### [Qué hacer]
Indica cuántas líneas de los registros contienen la palabra "megértsd". Responde solo con el número.

---

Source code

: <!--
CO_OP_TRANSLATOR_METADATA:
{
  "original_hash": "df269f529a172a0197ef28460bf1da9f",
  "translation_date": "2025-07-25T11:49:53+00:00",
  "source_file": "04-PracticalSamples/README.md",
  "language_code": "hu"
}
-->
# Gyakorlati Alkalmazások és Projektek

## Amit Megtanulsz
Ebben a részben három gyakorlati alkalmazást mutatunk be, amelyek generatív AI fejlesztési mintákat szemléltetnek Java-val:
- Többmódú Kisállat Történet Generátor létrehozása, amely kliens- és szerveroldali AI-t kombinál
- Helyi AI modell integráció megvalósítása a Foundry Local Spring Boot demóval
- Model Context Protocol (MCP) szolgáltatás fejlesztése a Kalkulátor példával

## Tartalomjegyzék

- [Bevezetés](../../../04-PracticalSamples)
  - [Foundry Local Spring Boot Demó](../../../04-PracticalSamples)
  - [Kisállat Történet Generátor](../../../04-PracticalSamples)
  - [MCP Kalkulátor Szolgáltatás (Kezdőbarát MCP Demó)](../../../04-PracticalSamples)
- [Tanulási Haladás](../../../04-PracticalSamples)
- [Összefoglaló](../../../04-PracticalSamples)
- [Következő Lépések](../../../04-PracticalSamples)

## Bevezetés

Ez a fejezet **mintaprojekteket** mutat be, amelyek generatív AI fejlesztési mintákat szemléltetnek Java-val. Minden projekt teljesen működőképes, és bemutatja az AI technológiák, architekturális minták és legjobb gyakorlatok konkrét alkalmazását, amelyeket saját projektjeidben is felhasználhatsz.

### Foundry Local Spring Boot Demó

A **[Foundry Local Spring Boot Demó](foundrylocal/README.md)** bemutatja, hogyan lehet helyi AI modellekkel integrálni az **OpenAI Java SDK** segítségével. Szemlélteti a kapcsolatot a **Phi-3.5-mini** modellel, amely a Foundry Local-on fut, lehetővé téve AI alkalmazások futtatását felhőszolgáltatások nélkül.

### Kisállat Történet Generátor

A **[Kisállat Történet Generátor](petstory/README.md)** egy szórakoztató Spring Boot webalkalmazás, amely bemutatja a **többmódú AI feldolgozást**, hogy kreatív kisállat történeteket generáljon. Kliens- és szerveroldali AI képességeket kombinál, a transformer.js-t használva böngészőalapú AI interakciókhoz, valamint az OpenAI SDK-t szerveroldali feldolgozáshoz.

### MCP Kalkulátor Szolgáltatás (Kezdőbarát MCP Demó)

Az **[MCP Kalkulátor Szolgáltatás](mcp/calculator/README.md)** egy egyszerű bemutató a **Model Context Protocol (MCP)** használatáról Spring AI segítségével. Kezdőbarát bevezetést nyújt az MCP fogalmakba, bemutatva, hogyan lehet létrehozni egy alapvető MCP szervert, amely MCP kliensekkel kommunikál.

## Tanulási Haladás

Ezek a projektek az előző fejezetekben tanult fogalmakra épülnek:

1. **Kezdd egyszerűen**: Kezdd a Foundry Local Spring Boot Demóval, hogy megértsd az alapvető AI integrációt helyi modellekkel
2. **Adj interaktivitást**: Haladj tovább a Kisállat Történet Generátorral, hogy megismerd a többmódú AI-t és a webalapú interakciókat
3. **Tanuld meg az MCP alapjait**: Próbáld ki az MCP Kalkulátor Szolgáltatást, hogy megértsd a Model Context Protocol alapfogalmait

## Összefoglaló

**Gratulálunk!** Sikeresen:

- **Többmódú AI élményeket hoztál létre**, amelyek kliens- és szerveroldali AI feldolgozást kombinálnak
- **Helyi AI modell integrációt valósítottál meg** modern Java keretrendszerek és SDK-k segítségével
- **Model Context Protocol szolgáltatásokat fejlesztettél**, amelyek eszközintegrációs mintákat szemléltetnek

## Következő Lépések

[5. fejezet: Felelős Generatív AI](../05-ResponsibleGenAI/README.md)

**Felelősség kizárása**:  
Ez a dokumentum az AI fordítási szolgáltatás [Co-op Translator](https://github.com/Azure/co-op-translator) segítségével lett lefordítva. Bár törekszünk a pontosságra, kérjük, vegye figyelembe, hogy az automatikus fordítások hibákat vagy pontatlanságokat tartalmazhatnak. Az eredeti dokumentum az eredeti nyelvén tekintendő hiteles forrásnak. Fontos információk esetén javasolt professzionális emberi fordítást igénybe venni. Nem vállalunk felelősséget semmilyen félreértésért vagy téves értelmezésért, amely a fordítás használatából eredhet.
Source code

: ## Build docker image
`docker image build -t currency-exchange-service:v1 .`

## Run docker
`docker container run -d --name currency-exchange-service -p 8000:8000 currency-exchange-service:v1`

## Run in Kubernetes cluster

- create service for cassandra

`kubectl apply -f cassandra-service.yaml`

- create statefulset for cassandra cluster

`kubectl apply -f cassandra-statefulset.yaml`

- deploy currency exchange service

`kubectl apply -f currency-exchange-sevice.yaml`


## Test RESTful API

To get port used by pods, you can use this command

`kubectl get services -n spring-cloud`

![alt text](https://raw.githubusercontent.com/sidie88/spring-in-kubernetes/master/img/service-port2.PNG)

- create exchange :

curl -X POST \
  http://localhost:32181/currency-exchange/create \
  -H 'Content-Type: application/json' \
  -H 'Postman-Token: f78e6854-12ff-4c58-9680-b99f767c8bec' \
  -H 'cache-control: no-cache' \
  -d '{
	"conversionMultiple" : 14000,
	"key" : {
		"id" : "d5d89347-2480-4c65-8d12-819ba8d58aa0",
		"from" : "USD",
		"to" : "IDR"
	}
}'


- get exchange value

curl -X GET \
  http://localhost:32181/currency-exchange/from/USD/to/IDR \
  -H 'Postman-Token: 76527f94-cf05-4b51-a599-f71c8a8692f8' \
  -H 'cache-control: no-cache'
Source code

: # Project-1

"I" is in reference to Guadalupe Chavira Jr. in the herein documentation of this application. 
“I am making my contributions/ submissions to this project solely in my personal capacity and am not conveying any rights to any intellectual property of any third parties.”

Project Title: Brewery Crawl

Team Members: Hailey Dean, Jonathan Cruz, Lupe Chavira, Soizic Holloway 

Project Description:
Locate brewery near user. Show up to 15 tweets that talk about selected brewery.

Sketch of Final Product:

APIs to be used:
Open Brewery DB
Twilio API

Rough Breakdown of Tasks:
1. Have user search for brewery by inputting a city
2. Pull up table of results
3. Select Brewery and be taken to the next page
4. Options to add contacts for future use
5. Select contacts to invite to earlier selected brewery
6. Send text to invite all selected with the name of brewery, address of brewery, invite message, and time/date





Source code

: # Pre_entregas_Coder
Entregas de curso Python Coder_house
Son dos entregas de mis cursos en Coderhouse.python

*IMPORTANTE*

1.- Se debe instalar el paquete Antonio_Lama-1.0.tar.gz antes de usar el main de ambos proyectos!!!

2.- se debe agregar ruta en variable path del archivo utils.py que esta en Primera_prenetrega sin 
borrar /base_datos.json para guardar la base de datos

---

### [Respuesta]
2